The Undoing Project by Michael Lewis
Daniel Kahneman and Amos Tversky were a most unlikely duo who had a massive impact on human understanding of how our thinking minds work. They met as young psychologists in Israel before forging a partnership that produced a body of research work that fundamentally changed our understanding of human motivation and behaviour. Lewis explores the nature of their friendship more than the work and it is here the real magic of the story comes alive. This was a lot of fun to read.
A Dream About Lightning Bugs by Ben Folds
The Ben Folds Five album ‘Whatever and Ever Amen’ played on high rotation when I was at university and Folds is an intriguing character fondly remembered. Music biographies have never featured too prominently in my reading, but this one broke the mould in many ways, mostly for the honest self-appraisal at the expense of a biased recount of history. There is little whitewashing by Folds – he knows he can be a prick – and it also contains a good deal of exploration and analysis of his creative process and experience of fame. Folds is a wild and forthright host and this was a great read.
The Checklist Manifesto by Atul Gawande
Let me confess to a deep hatred of routine and a long history of mocking those poor souls fixated on protocol and process. Sure, I write lists, but the thought of a living life by checklist seemed like prison. Gawande is a surgeon who took on the challenge of developing a surgical checklist for the World Health Organisation in the hope they might improve related mortality rates in hospitals around the world. In the process, Gawande discovered the power and simplicity of checklists and how one could borrow great ideas from seemingly unrelated fields – like airlines. This is a great example of the unexpected benefits of reading outside your familiar box.
The Consolations of Philosophy by Alain de Botton
This is a terrifically accessible philosophical exploration of what it means to live a good life via six philosophers and their work. I had long avoided de Botton due to pretentious name prejudice and happily admit my wrong headedness. If you ever find yourself feeling sad or melancholy, this is a good place to start and a great place to revisit.
The Lessons of History by Will and Ariel Durant
This little book is the condensation of a lifetime of work by this most interesting couple.

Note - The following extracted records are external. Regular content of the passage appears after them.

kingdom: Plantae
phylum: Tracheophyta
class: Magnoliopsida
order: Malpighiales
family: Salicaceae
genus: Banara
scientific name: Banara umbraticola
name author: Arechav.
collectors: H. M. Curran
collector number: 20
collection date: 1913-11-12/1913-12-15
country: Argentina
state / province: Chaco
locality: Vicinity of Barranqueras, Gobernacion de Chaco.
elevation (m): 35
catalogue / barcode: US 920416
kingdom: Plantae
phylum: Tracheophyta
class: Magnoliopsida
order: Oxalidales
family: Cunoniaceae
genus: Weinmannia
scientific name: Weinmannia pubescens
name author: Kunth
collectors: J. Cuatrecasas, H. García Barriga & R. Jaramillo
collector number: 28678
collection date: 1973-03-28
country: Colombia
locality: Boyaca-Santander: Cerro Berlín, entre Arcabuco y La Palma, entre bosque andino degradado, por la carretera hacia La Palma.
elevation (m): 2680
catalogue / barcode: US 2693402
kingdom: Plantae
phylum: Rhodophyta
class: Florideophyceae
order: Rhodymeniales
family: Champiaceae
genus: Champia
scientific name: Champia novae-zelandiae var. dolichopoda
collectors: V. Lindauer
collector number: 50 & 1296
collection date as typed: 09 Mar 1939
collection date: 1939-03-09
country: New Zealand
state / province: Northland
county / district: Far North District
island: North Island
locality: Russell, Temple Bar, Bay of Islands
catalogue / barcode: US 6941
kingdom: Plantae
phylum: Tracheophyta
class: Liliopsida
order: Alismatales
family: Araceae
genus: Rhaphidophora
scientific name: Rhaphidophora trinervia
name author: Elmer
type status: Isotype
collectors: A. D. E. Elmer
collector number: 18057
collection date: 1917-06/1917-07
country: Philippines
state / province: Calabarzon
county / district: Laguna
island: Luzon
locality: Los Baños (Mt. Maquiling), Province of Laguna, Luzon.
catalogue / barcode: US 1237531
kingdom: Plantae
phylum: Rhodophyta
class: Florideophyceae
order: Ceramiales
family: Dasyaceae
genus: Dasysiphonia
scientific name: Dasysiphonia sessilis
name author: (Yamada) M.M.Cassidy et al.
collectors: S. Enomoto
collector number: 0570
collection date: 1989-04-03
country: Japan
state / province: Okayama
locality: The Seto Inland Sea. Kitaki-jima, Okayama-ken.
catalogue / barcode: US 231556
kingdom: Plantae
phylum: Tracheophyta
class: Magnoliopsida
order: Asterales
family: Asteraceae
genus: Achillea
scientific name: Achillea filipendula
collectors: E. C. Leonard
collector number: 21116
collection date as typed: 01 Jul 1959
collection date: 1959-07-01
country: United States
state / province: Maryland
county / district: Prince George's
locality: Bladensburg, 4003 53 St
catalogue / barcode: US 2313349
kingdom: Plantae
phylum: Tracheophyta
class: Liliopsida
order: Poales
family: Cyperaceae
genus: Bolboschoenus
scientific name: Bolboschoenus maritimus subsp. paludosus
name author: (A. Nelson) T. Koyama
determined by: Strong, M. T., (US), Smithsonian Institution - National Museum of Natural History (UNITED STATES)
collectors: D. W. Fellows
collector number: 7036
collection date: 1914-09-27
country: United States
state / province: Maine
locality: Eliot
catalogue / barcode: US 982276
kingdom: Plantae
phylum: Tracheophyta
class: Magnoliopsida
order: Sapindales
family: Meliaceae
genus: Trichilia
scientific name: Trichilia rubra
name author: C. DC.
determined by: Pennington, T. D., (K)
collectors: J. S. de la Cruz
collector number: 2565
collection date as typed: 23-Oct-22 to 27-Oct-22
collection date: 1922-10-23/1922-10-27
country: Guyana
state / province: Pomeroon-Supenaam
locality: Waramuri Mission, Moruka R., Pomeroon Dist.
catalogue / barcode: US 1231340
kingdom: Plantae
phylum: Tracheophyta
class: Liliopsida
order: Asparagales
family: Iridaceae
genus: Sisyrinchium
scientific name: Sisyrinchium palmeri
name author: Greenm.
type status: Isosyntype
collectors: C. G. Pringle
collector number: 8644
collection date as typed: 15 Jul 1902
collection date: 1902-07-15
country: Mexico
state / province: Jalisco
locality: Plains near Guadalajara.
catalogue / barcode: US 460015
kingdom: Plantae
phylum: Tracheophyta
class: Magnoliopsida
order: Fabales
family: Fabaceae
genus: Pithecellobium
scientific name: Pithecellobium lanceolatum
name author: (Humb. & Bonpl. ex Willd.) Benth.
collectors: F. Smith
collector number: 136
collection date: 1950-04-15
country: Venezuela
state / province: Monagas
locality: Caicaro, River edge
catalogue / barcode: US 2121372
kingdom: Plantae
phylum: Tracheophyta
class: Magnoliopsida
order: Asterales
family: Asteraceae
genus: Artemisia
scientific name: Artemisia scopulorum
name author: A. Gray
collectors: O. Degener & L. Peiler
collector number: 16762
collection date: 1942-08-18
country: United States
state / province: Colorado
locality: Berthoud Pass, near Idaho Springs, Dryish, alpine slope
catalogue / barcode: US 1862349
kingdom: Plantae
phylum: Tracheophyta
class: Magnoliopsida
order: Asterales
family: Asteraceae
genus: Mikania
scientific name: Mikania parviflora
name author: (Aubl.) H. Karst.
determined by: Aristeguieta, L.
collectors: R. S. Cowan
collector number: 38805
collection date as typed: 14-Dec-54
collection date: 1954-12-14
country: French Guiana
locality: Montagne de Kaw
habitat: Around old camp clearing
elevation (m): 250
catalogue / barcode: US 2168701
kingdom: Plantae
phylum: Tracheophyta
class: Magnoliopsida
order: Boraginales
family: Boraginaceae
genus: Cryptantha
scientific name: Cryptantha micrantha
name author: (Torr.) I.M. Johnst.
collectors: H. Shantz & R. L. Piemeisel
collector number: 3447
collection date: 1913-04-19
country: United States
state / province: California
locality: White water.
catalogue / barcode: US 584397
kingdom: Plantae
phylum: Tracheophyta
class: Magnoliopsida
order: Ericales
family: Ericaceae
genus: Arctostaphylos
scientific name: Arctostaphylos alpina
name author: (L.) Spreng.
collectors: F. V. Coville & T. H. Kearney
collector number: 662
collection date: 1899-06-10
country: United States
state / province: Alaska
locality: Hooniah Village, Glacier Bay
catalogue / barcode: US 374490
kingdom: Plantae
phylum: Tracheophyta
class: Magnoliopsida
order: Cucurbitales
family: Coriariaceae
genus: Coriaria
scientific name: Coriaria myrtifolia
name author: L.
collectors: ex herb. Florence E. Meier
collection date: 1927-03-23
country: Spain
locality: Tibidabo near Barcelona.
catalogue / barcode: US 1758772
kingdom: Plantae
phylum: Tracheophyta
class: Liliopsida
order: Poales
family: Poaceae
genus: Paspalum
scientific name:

Profound observations about humanity bounce out of every paragraph and one risks a sore neck with all the nodding in agreement. The writing is first class, reminding us that great literature is not the soul possession of fiction.
Running the Room by Tom Bennett
This is a book for teachers, one I wish was around when I was starting out. Released late in 2020, it is a most rare professional reading title that manages to be insightful, rigorous and funny at the same time. If you teach, this is a must read. If you know a teacher, tell them about it.